### Data for review ###

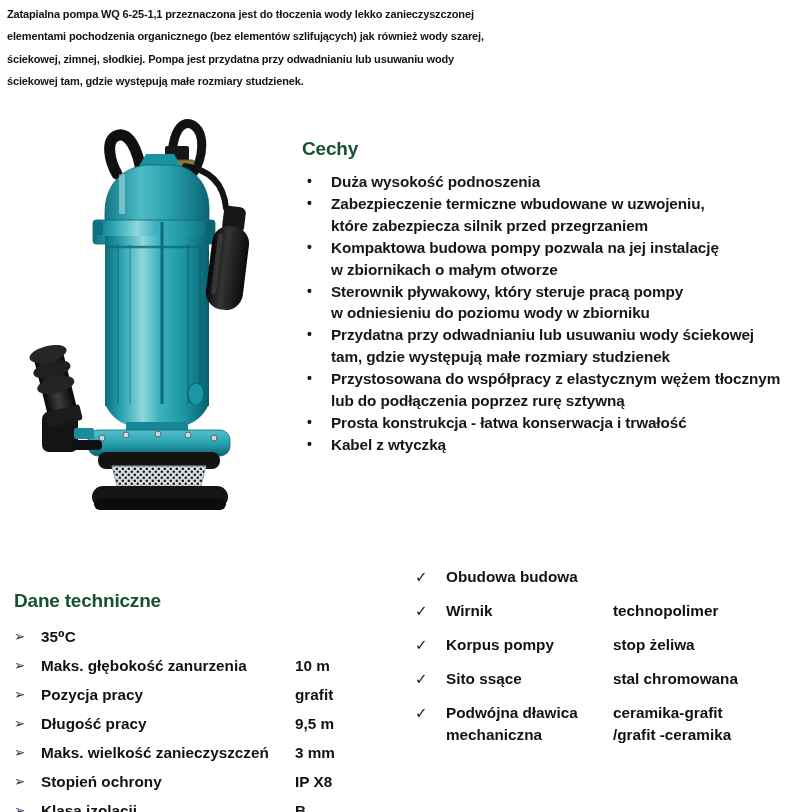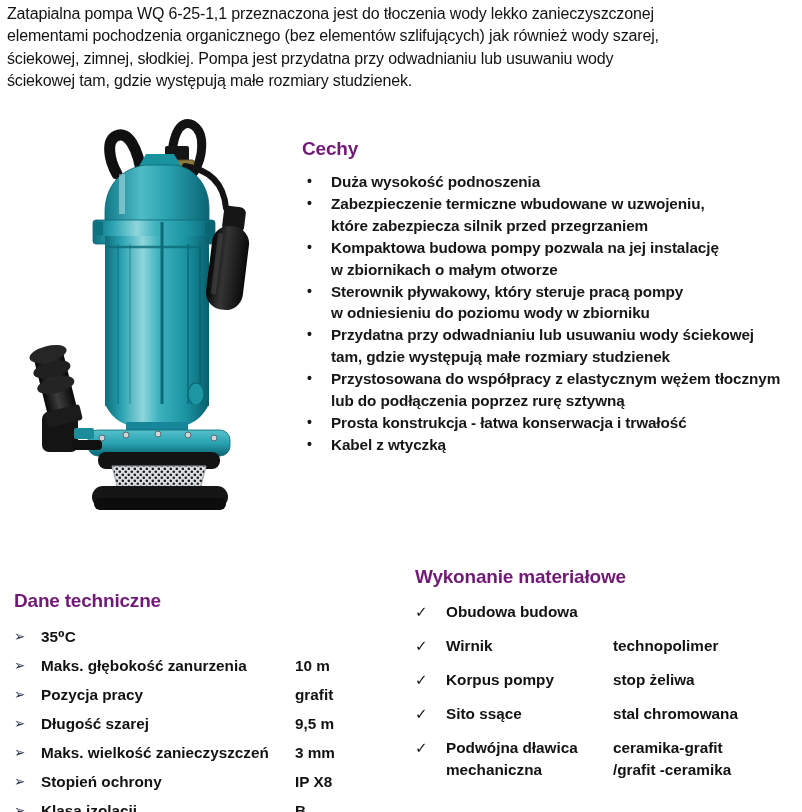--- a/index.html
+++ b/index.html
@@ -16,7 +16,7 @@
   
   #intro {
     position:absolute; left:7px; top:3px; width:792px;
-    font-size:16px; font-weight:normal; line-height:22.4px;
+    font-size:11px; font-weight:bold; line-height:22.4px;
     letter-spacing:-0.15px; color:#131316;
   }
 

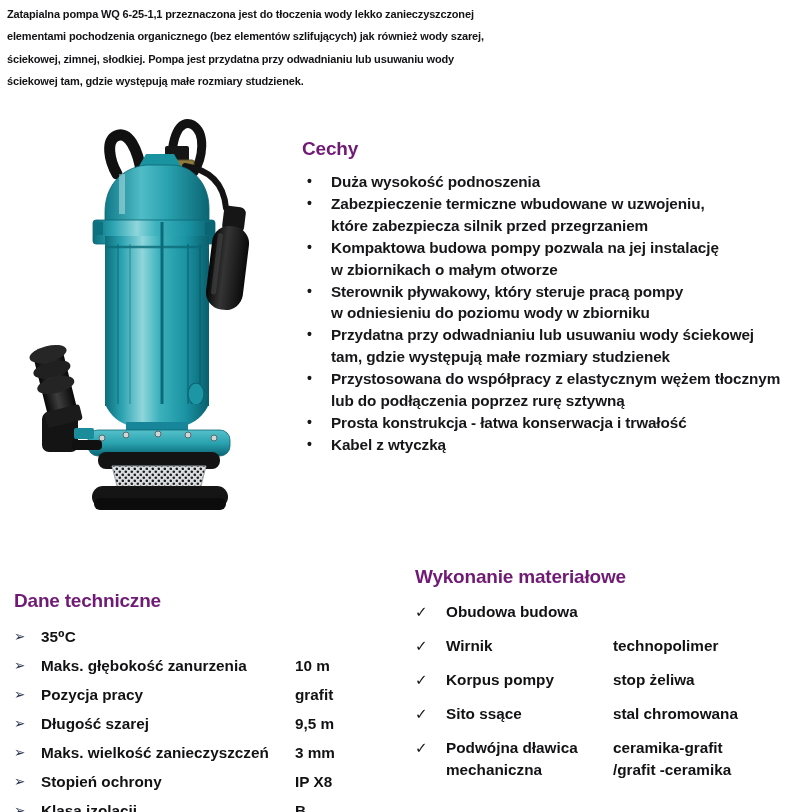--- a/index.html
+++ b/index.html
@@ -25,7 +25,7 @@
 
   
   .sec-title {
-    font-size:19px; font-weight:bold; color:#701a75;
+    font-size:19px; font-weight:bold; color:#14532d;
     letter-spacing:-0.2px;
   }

###

• _Try it_
Your copy should match the entries above exactly and contain no pictures.

• _Exercise solution_
--- a/index.html
+++ b/index.html
@@ -16,7 +16,7 @@
   
   #intro {
     position:absolute; left:7px; top:3px; width:792px;
-    font-size:16px; font-weight:normal; line-height:22.4px;
+    font-size:11px; font-weight:bold; line-height:22.4px;
     letter-spacing:-0.15px; color:#131316;
   }
 

--- a/index.html
+++ b/index.html
@@ -25,7 +25,7 @@
 
   
   .sec-title {
-    font-size:19px; font-weight:bold; color:#701a75;
+    font-size:19px; font-weight:bold; color:#14532d;
     letter-spacing:-0.2px;
   }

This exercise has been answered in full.